Pour la féliciter de ses bons résultats scolaires, Cooper (Josh Hartnett), un honnête père de famille de la banlieue de Philadelphie, offre à sa fille deux billets pour le méga-concert de sa star préférée Lady Raven et, le jour venu, l’y accompagne. Il y comprend bientôt que la police, informée de la présence parmi les spectateurs d’un dangereux tueur en série, a déployé un impressionnant dispositif de sécurité pour l’y piéger.

M. Night Shyamalan fut, à ses débuts, le wonder kid du cinéma américain avec Sixième Sens, Incassable, Signes et Le Village. Ce nouveau maître du thriller a popularisé une recette éprouvée : un twist final renversant qui donne à toute l’histoire que le spectateur vient de voir un parfum différent et surprenant. Mais, depuis cet âge d’or, M. Night Shyamalan n’a jamais tout à fait retrouvé la même vista. Il a accumulé les échecs commerciaux et critiques (PhénomènesLe Dernier Maître de l’air, After Earth). Ses trois derniers films (Split, Glass, Old) restaurent son aura sans le réhabiliter tout à fait. Aussi, allait-on avoir avec une particulière impatience ce Trap, audacieusement vendu comme le croisement entre « un concert de Taylor Swift et Le Silence des Agneaux » et programmé au cœur d’un été bien avare en bonnes surprises.

Trap met face à face deux figures légendaires de notre temps : la rock star et le serial killer [on dirait que j’essaie de caser dans cette critique le plus d’anglicismes possibles]. On découvre bien vite – et on l’aura déjà découvert en regardant la bande-annonce – que l’affable Cooper, le si parfait père de famille, le si sympathique pompier toujours prêt à rendre service à son prochain, est en fait le tueur en série que la police recherche. L’action se déroule quasiment en temps réel. Elle a pour cadre le stade de Philadelphie où se déroule le concert de Lady Craven, un rôle interprété par la propre fille de M. Night Shyamalan qui poursuit une carrière de chanteuse solo.

Josh Hartnett, qu’on avait connu au tournant des années 2000, à peine sorti de l’adolescence, dans des personnages de jeunes bellâtres  (Virgin Suicides, Pearl Harbor, la Chute du Faucon noir), endosse avec un plaisir communicatif un rôle schizophrène.

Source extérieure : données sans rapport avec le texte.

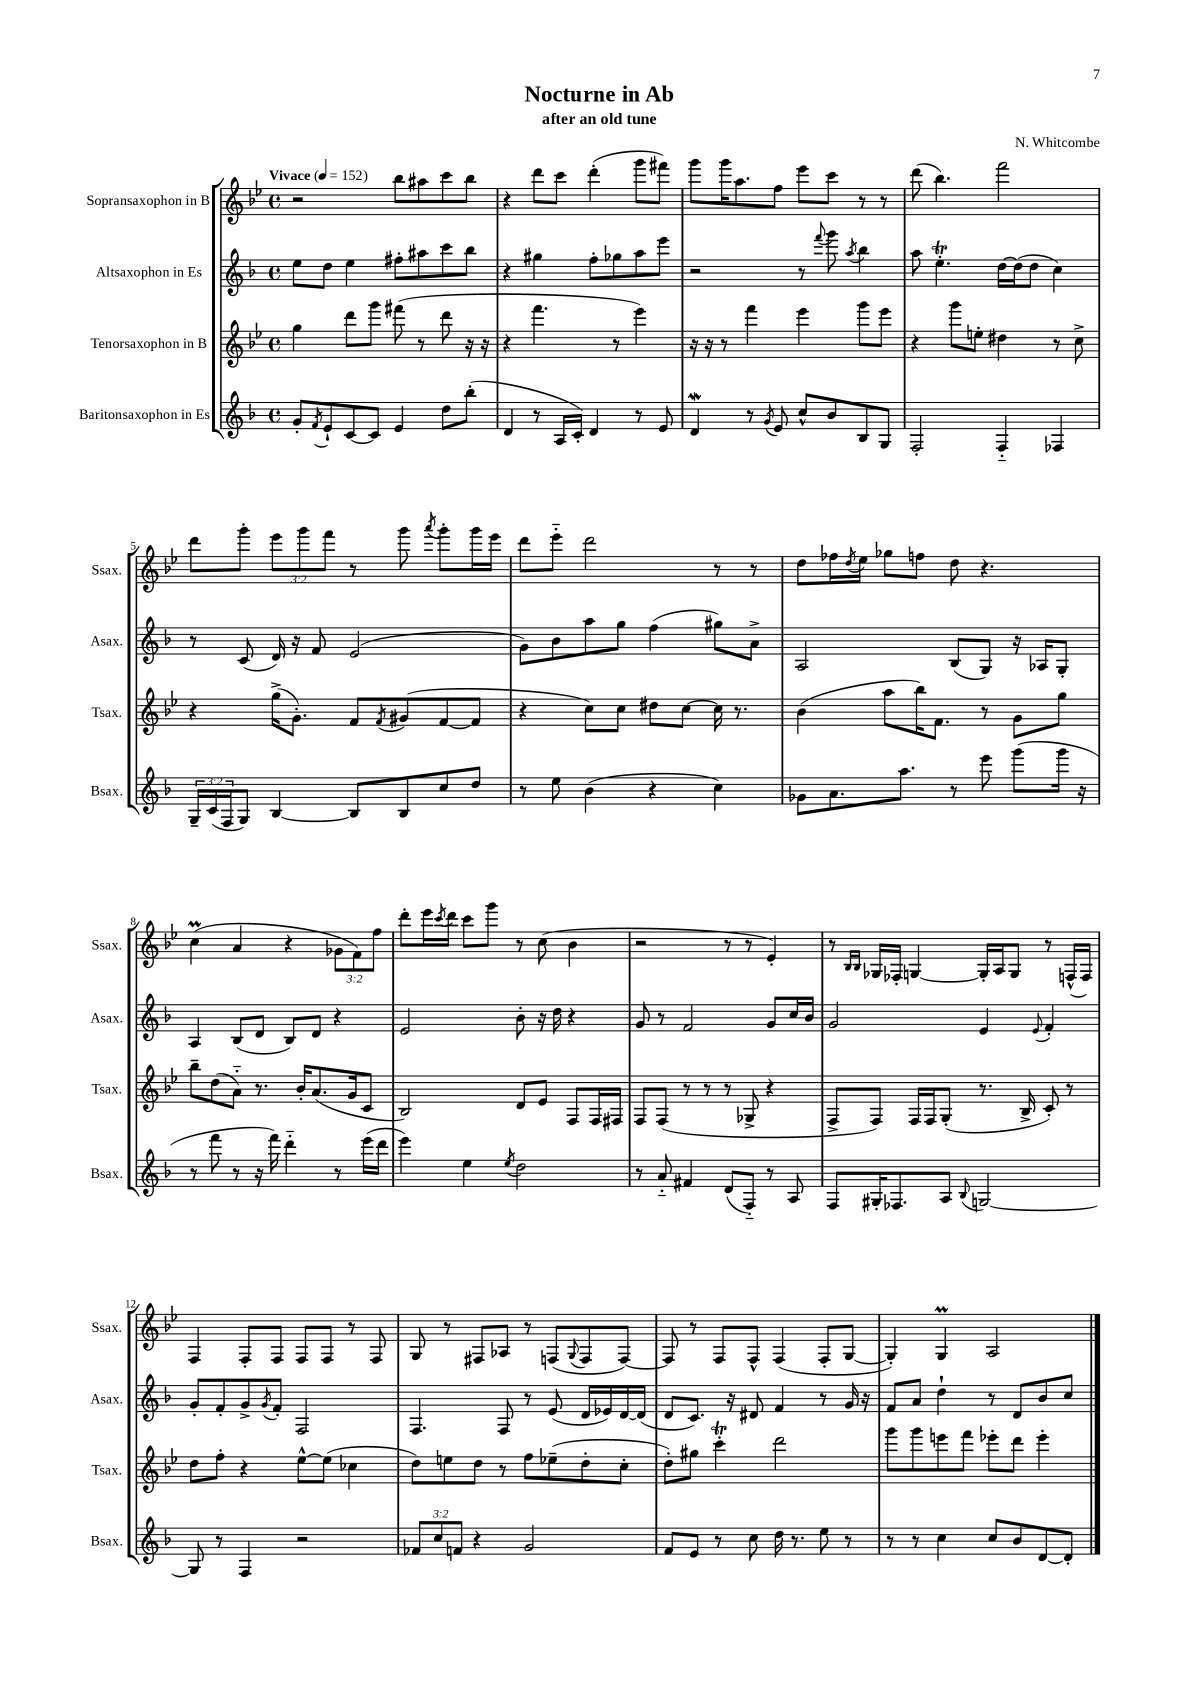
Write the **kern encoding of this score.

Il est en même temps un meurtrier machiavélique qui mobilise toute son intelligence pour se sortir du piège que lui a tendu la police et un père de famille enamouré, ravi de faire plaisir à sa fille et inquiet qu’elle découvre sa face cachée.

Cette ambiguïté est intéressante. Le film est construit sur elle, quelque part entre thriller asphyxiant et comédie familiale gentillette. Mais hélas, le pari n’est pas tenu. La recette ne marche pas. La faute peut-être à une erreur de scénario qui, dans son dernier tiers, quitte le stade où il aurait dû rester pour respecter l’unité de lieu. La faute surtout à un dénouement qui ne nous donne pas la scène qu’on attendait : la confrontation du père et de sa fille, négatif chimiquement pur d’Incassable qui, on s’en souvient, mettait en scène un agent de sécurité de Philadelphie découvrant, sous les yeux admiratifs de son fils, ses dons de super-héros.